CATEGORIES = ["Dog", "Cat"]
This function will preprocess our image so it’s suitable for our ConvNet.
def prepare(filepath):
IMG_SIZE = 50
img_array = cv2.imread(filepath, cv2.IMREAD_GRAYSCALE)
new_array = cv2.resize(img_array, (IMG_SIZE, IMG_SIZE))
return new_array.reshape(-1, IMG_SIZE, IMG_SIZE, 1)
We’ll now load in our model, saved when we trained it previously:
model = tf.keras.models.load_model(“64x3-CNN.model”)
Let’s now actually use our model to predict what the image is! We’ll use our prepare function on our photo, and our model will predict what animal it is in the form of 0 or 1. This value will be stored in our prediction variable.
prediction = model.predict([prepare('dog.jpg')])

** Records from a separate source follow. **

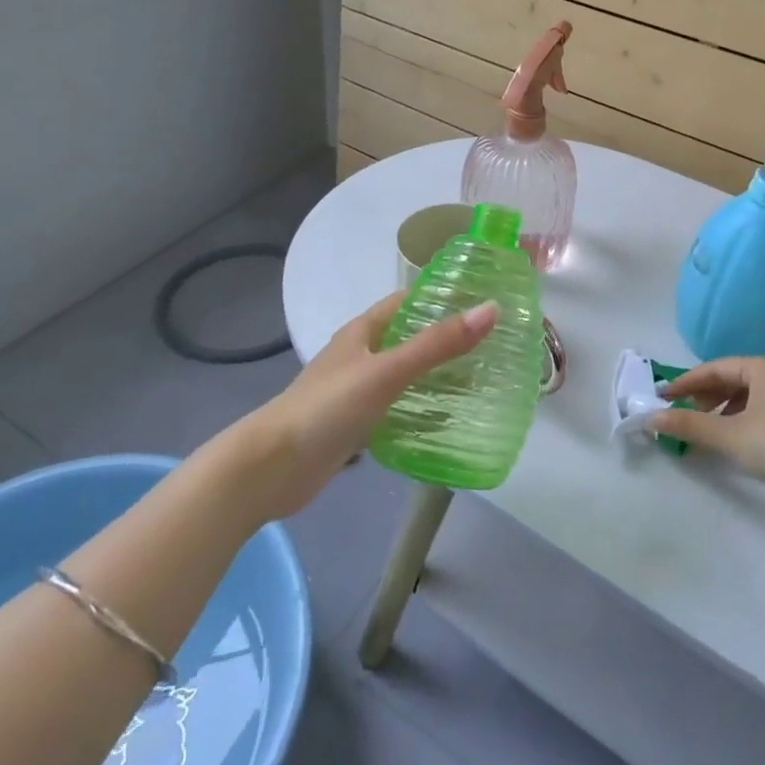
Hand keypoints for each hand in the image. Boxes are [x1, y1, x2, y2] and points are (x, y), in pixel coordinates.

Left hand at [212, 292, 497, 521]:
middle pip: (408, 338)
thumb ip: (437, 344)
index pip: (407, 302)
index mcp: (362, 332)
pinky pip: (395, 409)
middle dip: (444, 339)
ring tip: (480, 380)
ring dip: (434, 376)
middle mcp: (359, 355)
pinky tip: (446, 421)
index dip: (441, 297)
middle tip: (492, 345)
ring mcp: (355, 391)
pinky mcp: (354, 425)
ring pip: (403, 375)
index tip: (482, 301)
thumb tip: (490, 310)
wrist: (272, 468)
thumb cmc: (328, 408)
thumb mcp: (387, 371)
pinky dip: (419, 410)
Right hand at [651, 356, 764, 502]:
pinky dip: (741, 420)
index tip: (662, 397)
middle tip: (683, 415)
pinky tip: (735, 440)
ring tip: (706, 431)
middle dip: (703, 397)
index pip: (713, 368)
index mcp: (761, 365)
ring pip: (747, 395)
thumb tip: (651, 418)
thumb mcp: (729, 435)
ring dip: (722, 410)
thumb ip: (689, 425)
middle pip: (730, 379)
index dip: (684, 383)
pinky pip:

Our prediction variable is a two-dimensional array, and so to actually get a 0 or 1 value, we’d use this.
prediction[0][0]
This outputs 0, but it doesn’t tell us whether the photo is a cat or a dog directly. Let’s fix this using our ‘CATEGORIES’ variable from before. We’re telling our code to print the item in the list at index 0.
print(CATEGORIES[int(prediction[0][0])])
This outputs ‘Dog’! Meaning our code successfully recognized dog.jpg!
And that’s it! That’s all the code we need to harness the power of AI. We’ve now taught a computer to recognize cats and dogs from foreign photos with 80% accuracy in 70 lines of code. Despite seeming impossible at the beginning of the article, we’ve managed to do it either way!
But this isn’t nearly the be-all-end-all for CNN application — imagine how this could be scaled for other tasks! Recognizing criminals from surveillance footage, detecting abnormalities in organs, the list truly goes on.

By enabling computers to recognize and classify images, we’ve opened the door to a boundless number of solutions to real-world issues. Humans are only beginning to find areas to leverage convolutional neural networks — where else is this possible?
Key Takeaways
- CNN simplifies and enables digital image classification
- By training our model on the Cats and Dogs dataset, we’ve taught it how to differentiate between the two
- Tensorflow and Keras allow for concise neural net programming
- We achieved 80% validation accuracy!